Agapitus, however, did not survive long to enjoy his triumph. Six weeks into his visit to Constantinople he sickened and died: his body, wrapped in lead, was taken back to Rome for burial. But his mission to the imperial capital had demonstrated once again Rome’s unflinching defence of orthodoxy, and, in the reverence of the Emperor and the papal consecration of a new patriarch, the Pope’s primacy over the whole Church, East and West.

The suddeness of Pope Agapitus’ death threatened to undo all these gains. Vigilius, the papal Apocrisiary (ambassador) in Constantinople, was an aristocrat whose father and brother were consuls. Consumed with ambition, he had lost no time in ingratiating himself with the real power in the court of Constantinople, the Empress Theodora. Posing as a monophysite sympathiser, he won her support for his candidacy for the papacy. In return, he promised to reinstate the banished monophysite Patriarch Anthimous, and even to repudiate altogether the teaching of the Council of Chalcedon. Laden with bags of Theodora’s money for bribes, he raced Pope Agapitus’ body to Rome. But he was too late. The Gothic King Theodahad had pre-empted any imperial candidate by forcing through the appointment of Pope Hormisdas’ son, Silverius (536–7). The papacy seemed to have slipped through Vigilius’ fingers.

Vigilius, however, was not a man to be trifled with. In December
536 the imperial General Belisarius ‘liberated’ Rome on Justinian’s behalf, and established himself on the Palatine as governor. His wife Antonina was Theodora’s closest friend and confidante, and together she and Vigilius persuaded Belisarius to arrest Pope Silverius, on a trumped up charge of plotting to open the gates of Rome to the Gothic army. Demoted to the status of a monk, the Pope was banished to an obscure town in Anatolia, and the see was declared vacant. The clergy now obediently elected Vigilius (537–55) as pope.

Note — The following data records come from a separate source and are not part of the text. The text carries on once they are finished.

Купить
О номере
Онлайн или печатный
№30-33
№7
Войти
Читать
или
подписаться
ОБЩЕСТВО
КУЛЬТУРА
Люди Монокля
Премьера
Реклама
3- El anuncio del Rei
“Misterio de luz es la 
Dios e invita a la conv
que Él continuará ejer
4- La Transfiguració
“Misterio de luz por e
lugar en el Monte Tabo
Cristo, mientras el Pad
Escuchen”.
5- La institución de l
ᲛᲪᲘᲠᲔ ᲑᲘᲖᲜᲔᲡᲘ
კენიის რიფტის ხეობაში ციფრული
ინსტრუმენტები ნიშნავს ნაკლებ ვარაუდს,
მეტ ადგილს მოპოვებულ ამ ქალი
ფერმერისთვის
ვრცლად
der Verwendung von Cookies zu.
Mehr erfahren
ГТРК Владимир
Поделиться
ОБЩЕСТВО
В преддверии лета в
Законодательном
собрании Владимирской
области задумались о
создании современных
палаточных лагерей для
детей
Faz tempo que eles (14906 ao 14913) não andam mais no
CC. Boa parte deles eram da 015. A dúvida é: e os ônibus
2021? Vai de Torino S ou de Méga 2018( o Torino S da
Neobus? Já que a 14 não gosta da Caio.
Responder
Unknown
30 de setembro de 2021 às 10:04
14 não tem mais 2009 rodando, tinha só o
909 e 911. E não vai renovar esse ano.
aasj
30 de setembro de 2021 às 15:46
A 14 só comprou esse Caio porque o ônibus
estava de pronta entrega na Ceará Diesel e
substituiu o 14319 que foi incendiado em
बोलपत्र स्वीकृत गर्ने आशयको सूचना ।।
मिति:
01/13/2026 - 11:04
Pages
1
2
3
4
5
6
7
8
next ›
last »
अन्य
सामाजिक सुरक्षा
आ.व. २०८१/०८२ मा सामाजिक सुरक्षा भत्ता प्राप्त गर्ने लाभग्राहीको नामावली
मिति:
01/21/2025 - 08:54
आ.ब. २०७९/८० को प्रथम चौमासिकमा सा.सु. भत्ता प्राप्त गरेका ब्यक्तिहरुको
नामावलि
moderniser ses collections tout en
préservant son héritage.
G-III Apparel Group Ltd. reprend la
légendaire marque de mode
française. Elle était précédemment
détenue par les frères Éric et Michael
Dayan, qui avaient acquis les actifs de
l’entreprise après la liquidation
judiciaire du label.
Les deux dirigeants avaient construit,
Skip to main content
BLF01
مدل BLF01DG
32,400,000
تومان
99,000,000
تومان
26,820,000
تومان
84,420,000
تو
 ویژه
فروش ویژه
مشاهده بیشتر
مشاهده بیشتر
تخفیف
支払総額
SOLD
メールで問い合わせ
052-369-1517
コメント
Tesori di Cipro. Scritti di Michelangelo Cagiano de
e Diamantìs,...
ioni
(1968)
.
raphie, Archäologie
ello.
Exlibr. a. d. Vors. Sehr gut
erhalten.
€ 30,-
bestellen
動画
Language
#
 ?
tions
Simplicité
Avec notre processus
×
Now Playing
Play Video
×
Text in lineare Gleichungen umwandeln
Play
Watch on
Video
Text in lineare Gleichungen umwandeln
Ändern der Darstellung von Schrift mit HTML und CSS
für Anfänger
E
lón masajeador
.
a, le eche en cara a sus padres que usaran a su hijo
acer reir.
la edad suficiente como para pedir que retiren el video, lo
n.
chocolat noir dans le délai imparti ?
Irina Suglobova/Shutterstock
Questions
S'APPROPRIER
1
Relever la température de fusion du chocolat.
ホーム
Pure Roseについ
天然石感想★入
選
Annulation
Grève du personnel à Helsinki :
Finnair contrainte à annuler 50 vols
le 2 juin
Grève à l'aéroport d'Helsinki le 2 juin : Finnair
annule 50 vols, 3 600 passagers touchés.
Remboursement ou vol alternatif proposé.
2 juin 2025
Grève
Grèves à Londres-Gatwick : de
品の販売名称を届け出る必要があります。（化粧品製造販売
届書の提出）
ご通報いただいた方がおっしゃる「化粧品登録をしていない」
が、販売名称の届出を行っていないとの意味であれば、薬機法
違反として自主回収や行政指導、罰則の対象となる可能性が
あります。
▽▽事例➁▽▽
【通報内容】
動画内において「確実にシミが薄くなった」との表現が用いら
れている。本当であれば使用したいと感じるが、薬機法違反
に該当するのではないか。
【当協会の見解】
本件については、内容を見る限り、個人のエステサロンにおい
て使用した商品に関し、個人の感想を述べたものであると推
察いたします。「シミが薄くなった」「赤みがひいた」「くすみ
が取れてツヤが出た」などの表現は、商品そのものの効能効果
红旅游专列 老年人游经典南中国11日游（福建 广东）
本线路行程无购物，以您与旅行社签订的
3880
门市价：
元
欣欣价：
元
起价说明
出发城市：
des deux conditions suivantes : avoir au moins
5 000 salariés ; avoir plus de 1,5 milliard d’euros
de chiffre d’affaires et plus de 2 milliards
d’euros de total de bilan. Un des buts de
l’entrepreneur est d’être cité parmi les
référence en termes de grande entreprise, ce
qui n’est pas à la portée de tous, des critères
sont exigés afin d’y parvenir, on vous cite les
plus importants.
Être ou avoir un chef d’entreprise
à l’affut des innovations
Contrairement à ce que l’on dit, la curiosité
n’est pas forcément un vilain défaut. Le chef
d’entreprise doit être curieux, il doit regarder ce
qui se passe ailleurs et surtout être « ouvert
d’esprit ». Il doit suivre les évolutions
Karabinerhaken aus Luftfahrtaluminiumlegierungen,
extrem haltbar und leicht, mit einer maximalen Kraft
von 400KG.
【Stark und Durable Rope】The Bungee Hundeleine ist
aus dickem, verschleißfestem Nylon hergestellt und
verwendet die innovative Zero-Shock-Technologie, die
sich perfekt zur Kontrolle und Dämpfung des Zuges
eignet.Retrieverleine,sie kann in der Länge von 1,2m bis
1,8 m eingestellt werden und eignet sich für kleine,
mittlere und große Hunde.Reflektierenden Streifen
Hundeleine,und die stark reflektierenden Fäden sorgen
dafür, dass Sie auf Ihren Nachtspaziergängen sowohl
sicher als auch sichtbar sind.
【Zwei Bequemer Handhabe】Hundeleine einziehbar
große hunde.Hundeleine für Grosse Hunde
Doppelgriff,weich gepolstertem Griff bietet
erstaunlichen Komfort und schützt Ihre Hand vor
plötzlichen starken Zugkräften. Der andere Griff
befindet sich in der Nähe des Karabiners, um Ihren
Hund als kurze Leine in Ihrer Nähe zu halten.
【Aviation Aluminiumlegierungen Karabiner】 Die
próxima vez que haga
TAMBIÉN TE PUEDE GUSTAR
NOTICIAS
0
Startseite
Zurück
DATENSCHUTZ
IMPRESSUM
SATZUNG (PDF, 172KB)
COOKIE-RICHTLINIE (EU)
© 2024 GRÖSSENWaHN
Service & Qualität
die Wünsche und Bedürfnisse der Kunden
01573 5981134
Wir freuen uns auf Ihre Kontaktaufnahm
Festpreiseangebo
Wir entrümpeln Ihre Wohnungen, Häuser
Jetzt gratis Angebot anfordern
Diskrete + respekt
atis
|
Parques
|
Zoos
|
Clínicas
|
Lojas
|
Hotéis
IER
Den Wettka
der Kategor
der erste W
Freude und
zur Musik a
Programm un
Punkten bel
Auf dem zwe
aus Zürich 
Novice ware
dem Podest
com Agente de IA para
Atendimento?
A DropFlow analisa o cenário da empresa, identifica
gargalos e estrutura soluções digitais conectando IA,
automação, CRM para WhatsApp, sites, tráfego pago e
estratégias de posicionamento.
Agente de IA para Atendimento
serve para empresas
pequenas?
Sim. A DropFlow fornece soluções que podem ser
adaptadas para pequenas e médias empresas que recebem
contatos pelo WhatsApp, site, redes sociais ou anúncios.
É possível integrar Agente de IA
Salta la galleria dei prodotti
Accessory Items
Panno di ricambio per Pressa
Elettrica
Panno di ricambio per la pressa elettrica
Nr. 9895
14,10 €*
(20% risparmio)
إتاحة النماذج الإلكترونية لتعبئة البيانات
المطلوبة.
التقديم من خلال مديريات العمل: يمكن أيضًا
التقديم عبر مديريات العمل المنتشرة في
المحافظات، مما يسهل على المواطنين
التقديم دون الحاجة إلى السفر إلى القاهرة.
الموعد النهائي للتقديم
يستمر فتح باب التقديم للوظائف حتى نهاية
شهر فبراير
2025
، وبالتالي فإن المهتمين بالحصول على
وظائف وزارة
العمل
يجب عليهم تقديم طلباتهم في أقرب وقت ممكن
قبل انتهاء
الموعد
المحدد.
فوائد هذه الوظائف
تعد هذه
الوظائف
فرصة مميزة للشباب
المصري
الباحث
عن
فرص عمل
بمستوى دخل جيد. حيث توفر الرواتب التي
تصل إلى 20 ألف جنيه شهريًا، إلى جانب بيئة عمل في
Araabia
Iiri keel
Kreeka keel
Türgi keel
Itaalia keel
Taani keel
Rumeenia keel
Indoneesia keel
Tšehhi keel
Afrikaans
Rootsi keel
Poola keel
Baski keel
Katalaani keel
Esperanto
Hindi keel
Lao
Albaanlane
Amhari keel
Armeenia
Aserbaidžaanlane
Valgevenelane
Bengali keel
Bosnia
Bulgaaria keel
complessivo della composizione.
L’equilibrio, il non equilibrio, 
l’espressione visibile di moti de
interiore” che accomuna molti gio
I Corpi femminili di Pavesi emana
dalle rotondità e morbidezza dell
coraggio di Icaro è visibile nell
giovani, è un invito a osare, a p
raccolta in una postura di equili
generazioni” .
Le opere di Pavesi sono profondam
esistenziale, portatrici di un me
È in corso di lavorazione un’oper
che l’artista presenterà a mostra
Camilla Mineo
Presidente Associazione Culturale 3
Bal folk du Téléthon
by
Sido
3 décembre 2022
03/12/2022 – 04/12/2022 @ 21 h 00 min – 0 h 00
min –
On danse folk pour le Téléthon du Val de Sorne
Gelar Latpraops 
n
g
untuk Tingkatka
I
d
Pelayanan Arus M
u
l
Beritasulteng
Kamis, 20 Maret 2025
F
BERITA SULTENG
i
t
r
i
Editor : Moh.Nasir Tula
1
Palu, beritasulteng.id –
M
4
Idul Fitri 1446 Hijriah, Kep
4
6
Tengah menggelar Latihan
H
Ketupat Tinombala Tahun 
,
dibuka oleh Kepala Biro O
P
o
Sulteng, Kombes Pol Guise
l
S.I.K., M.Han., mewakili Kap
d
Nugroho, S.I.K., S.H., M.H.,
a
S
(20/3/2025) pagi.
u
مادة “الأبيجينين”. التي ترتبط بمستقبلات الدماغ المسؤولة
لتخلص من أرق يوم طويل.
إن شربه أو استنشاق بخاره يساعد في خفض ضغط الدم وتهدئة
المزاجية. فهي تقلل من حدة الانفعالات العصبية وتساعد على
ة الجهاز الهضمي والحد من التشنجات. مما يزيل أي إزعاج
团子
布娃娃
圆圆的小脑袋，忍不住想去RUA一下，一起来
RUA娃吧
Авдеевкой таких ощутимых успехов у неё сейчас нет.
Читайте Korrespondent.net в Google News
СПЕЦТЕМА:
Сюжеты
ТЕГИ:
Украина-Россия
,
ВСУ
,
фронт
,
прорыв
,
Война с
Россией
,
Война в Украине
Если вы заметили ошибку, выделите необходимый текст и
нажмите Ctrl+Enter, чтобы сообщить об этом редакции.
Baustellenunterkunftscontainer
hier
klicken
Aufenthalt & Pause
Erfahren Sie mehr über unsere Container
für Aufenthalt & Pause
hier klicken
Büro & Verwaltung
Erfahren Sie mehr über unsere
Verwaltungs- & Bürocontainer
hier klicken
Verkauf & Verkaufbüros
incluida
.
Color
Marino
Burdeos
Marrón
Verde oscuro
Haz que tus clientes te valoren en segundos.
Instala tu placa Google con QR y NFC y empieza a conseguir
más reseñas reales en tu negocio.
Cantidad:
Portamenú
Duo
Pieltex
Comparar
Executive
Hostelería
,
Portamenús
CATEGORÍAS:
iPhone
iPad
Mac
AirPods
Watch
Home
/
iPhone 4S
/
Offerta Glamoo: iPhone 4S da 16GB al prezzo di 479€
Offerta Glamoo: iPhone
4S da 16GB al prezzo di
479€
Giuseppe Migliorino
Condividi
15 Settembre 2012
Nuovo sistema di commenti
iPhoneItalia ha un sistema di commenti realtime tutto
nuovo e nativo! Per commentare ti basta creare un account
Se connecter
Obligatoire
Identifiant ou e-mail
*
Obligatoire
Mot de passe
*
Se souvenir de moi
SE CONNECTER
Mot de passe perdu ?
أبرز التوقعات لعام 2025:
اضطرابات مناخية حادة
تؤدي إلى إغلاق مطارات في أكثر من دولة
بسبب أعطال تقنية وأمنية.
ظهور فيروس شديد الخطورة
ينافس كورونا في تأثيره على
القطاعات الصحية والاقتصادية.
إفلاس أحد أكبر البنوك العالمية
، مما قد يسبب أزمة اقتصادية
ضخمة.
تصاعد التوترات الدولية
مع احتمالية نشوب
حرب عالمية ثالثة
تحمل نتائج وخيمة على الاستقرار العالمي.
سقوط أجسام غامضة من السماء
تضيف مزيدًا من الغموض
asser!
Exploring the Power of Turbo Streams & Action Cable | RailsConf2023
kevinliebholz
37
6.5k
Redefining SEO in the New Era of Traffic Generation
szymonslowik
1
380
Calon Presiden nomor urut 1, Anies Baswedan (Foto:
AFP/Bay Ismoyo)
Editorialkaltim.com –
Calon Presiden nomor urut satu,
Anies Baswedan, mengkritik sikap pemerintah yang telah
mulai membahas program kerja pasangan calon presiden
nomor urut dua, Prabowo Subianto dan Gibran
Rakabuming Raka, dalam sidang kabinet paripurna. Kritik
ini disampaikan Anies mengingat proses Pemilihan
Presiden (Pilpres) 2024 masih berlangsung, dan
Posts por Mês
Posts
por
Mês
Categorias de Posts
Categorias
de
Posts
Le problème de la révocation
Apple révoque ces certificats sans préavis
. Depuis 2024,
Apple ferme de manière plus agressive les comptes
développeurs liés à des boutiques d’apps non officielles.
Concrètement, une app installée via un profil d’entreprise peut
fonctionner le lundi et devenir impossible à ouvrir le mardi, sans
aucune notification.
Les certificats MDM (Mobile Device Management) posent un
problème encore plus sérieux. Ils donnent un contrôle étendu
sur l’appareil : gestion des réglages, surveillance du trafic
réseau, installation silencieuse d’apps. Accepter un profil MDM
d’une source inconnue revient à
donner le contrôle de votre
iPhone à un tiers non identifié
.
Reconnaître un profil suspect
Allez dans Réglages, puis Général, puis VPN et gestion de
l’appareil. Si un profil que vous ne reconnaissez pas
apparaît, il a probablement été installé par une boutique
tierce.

Worse was to follow. The bishop of the town in Anatolia to which Pope Silverius had been deported took up his cause. He secured an audience with Justinian and impressed on him the enormity of what had been done. There were any number of earthly kings, he pointed out, but only one pope. Rattled, Justinian had Silverius returned to Rome for a fair trial, to be reinstated if found innocent. Vigilius, however, now firmly in charge, was having none of this. The wretched Silverius was arrested again as soon as he arrived, and bundled off to a second exile on the island of Palmaria. There, a few months later, he died of malnutrition. To all intents and purposes, one pope, and he the son of a pope, had been deposed and murdered by another.